• DESCRIPTION OF THE TASK: Please copy the items word for word, from the first line through the line that contains "9: (215, 84)", and stop there. Omit the pictures from your copy.

• DATA PROVIDED:
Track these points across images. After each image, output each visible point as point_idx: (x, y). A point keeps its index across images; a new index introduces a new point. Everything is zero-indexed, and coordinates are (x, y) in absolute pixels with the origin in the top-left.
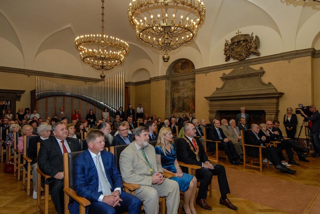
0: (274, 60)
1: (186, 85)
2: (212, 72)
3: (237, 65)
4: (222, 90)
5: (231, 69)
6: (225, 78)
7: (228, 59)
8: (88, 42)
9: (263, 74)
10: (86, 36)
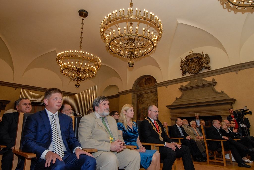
0: (224, 72)
1: (149, 97)
2: (171, 84)
3: (192, 78)
4: (181, 99)
5: (188, 82)
6: (182, 89)
7: (184, 73)
8: (68, 57)
9: (215, 84)
10: (66, 51)
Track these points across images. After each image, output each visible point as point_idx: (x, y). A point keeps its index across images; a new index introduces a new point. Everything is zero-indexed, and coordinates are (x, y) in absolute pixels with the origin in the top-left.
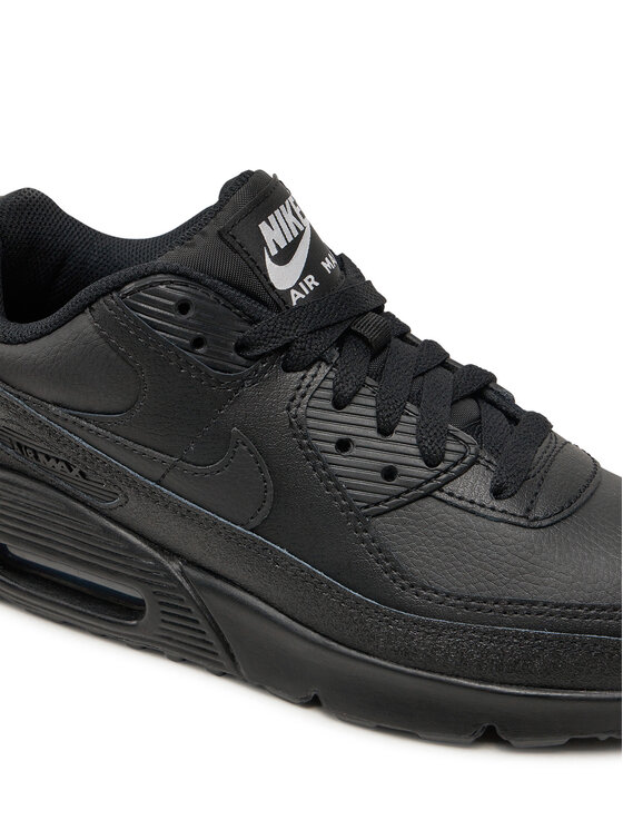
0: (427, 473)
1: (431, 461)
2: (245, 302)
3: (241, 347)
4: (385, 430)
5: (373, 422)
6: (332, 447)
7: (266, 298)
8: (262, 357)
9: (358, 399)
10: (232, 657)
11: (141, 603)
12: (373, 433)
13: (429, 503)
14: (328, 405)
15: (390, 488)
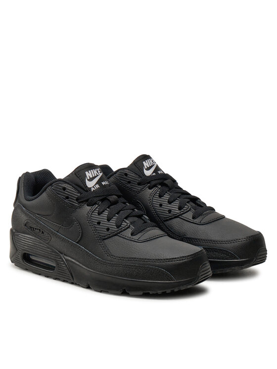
0: (117, 230)
1: (118, 227)
2: (79, 189)
3: (77, 200)
4: (109, 220)
5: (106, 218)
6: (96, 224)
7: (85, 189)
8: (82, 202)
9: (103, 213)
10: (73, 277)
11: (55, 267)
12: (106, 221)
13: (116, 237)
14: (97, 214)
15: (108, 233)
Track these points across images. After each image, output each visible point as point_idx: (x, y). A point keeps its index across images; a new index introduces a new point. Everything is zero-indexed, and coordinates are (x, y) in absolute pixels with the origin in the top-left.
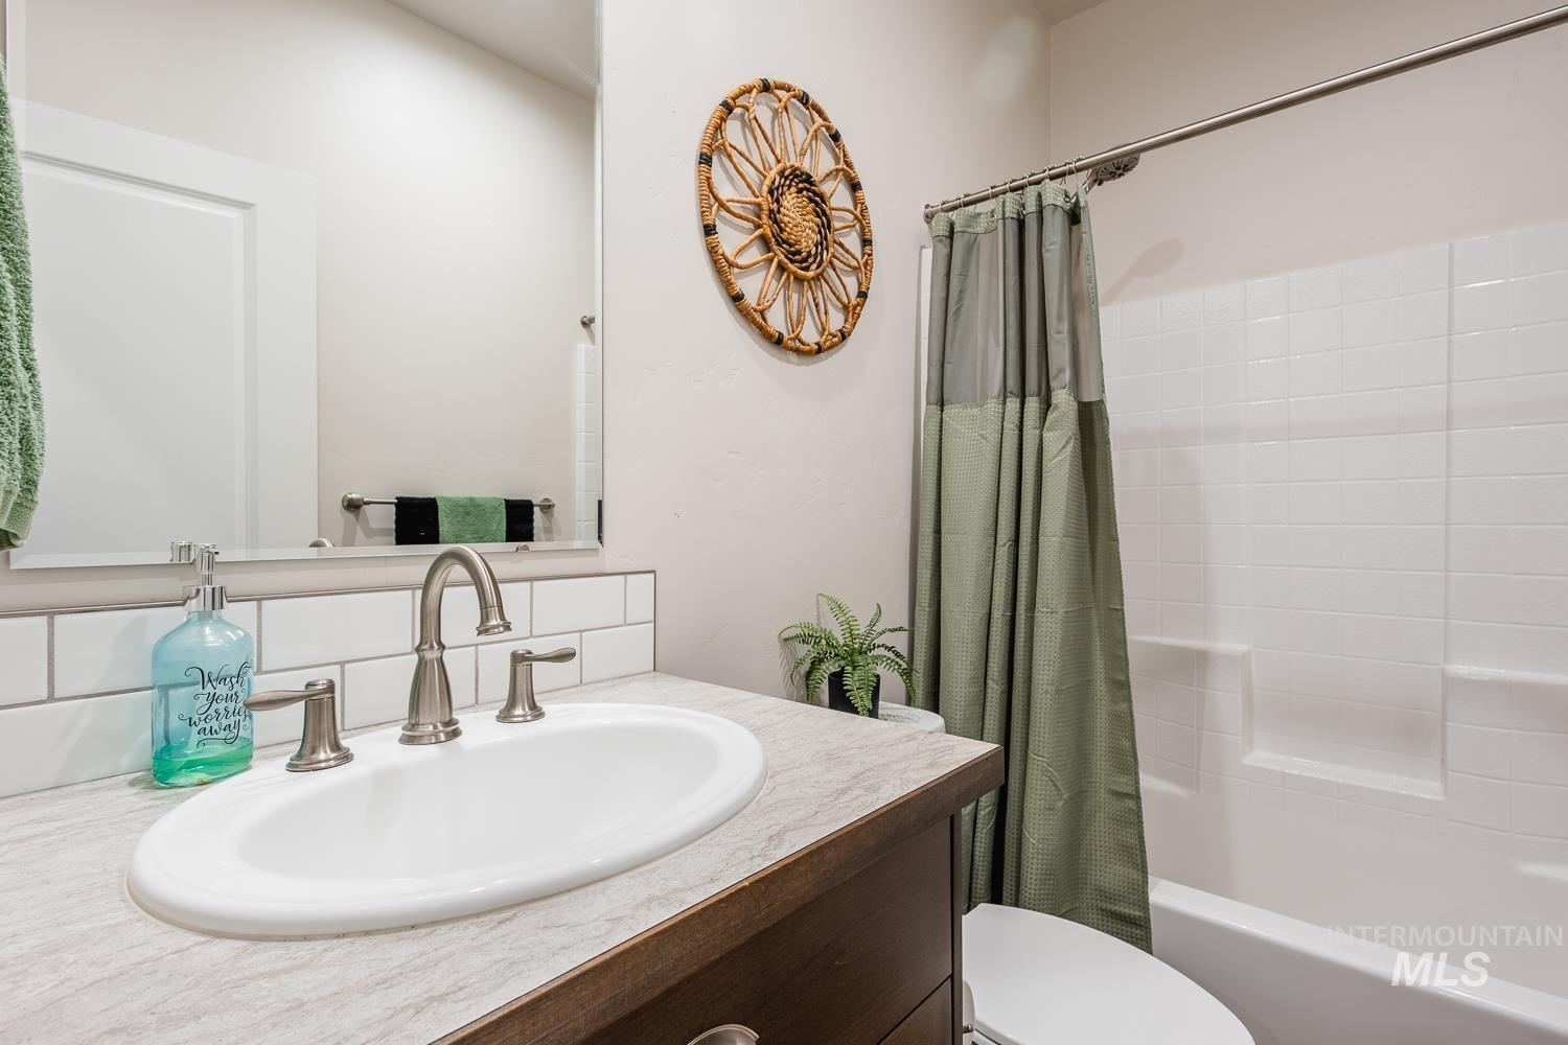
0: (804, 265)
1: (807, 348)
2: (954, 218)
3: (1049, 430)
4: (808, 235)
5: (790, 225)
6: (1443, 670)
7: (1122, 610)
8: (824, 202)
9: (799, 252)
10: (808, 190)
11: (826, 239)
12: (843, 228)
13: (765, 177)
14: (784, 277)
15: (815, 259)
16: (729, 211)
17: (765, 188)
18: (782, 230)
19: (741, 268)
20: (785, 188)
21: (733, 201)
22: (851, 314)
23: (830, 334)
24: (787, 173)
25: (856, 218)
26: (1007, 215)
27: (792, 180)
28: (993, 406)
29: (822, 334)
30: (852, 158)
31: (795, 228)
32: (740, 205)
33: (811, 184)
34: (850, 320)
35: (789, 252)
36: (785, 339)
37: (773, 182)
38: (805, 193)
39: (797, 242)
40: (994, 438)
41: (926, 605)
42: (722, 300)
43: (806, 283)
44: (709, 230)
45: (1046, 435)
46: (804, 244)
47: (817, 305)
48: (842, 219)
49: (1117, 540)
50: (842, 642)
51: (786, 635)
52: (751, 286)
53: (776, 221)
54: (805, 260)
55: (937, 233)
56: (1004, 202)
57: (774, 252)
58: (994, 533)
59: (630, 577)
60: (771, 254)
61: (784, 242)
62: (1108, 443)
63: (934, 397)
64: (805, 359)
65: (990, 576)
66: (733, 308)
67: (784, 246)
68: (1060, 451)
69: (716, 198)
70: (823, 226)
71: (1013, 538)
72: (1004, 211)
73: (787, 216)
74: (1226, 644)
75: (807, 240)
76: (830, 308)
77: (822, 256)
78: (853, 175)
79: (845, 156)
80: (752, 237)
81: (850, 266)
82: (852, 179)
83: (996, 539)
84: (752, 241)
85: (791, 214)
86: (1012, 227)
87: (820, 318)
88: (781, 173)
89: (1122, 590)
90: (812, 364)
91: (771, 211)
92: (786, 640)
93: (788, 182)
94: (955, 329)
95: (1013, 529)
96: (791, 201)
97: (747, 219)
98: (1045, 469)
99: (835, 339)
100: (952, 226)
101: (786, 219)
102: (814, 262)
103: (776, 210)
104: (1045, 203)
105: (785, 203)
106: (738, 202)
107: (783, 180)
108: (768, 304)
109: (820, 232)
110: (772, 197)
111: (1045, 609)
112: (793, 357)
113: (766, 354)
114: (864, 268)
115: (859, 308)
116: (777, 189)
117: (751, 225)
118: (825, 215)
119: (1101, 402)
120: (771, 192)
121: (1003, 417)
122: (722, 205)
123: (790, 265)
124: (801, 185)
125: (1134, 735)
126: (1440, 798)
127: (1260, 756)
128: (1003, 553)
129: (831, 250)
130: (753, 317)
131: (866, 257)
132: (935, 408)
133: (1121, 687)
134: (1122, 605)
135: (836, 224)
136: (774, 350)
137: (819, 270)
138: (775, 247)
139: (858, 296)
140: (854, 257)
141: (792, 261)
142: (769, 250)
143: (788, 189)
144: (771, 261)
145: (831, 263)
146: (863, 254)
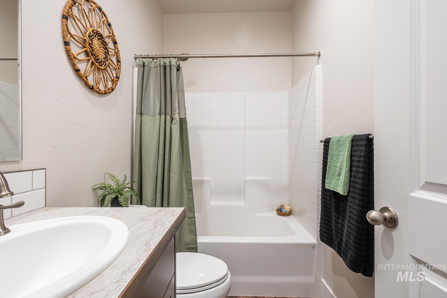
0: (100, 64)
1: (101, 92)
2: (144, 61)
3: (173, 125)
4: (101, 54)
5: (96, 50)
6: (244, 179)
7: (191, 171)
8: (106, 45)
9: (98, 59)
10: (101, 40)
11: (107, 57)
12: (112, 55)
13: (87, 31)
14: (94, 67)
15: (104, 63)
16: (74, 39)
17: (87, 35)
18: (93, 51)
19: (79, 60)
20: (94, 37)
21: (76, 35)
22: (114, 83)
23: (108, 88)
24: (95, 32)
25: (116, 53)
26: (161, 64)
27: (96, 35)
28: (157, 117)
29: (105, 89)
30: (115, 33)
31: (97, 51)
32: (78, 38)
33: (103, 38)
34: (114, 85)
35: (95, 58)
36: (95, 87)
37: (90, 33)
38: (100, 40)
39: (98, 56)
40: (158, 126)
41: (137, 174)
42: (71, 70)
43: (101, 70)
44: (66, 44)
45: (172, 126)
46: (100, 57)
47: (104, 78)
48: (111, 52)
49: (189, 154)
50: (115, 188)
51: (94, 188)
52: (82, 67)
53: (91, 47)
54: (101, 62)
55: (139, 64)
56: (160, 60)
57: (90, 57)
58: (158, 152)
59: (34, 172)
60: (89, 58)
61: (94, 55)
62: (187, 129)
63: (139, 112)
64: (100, 95)
65: (157, 165)
66: (75, 73)
67: (94, 56)
68: (176, 130)
69: (69, 33)
70: (106, 53)
71: (163, 154)
72: (160, 63)
73: (95, 46)
74: (206, 178)
75: (101, 56)
76: (108, 80)
77: (106, 63)
78: (115, 39)
79: (112, 32)
80: (83, 50)
81: (114, 68)
82: (114, 40)
83: (158, 154)
84: (82, 51)
85: (96, 46)
86: (162, 68)
87: (105, 83)
88: (93, 31)
89: (191, 166)
90: (102, 97)
91: (89, 43)
92: (94, 189)
93: (95, 35)
94: (145, 93)
95: (163, 151)
96: (96, 42)
97: (81, 44)
98: (172, 135)
99: (110, 90)
100: (144, 63)
101: (94, 47)
102: (103, 64)
103: (91, 43)
104: (172, 64)
105: (94, 42)
106: (77, 36)
107: (93, 34)
108: (88, 75)
109: (105, 55)
110: (90, 38)
111: (173, 173)
112: (96, 94)
113: (87, 91)
114: (118, 69)
115: (117, 82)
116: (91, 36)
117: (81, 46)
118: (107, 50)
119: (185, 118)
120: (89, 36)
121: (160, 120)
122: (72, 36)
123: (96, 63)
124: (99, 37)
125: (193, 202)
126: (244, 205)
127: (213, 203)
128: (161, 158)
129: (109, 61)
130: (83, 78)
131: (119, 66)
132: (139, 116)
133: (190, 191)
134: (191, 170)
135: (110, 54)
136: (90, 91)
137: (105, 67)
138: (91, 56)
139: (116, 78)
140: (115, 65)
141: (97, 62)
142: (88, 56)
143: (95, 37)
144: (89, 60)
145: (108, 65)
146: (118, 65)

• YOUR RESPONSE:
Track these points across images. After each image, output each visible point as point_idx: (x, y). A point keeps its index across images; a new index introduces a new point. Everything is zero-indexed, and coordinates are (x, y) in absolute pixels with the origin in the top-left.
0: (274, 60)
1: (186, 85)
2: (212, 72)
3: (237, 65)
4: (222, 90)
5: (231, 69)
6: (225, 78)
7: (228, 59)
8: (88, 42)
9: (263, 74)
10: (86, 36)
0: (224, 72)
1: (149, 97)
2: (171, 84)
3: (192, 78)
4: (181, 99)
5: (188, 82)
6: (182, 89)
7: (184, 73)
8: (68, 57)
9: (215, 84)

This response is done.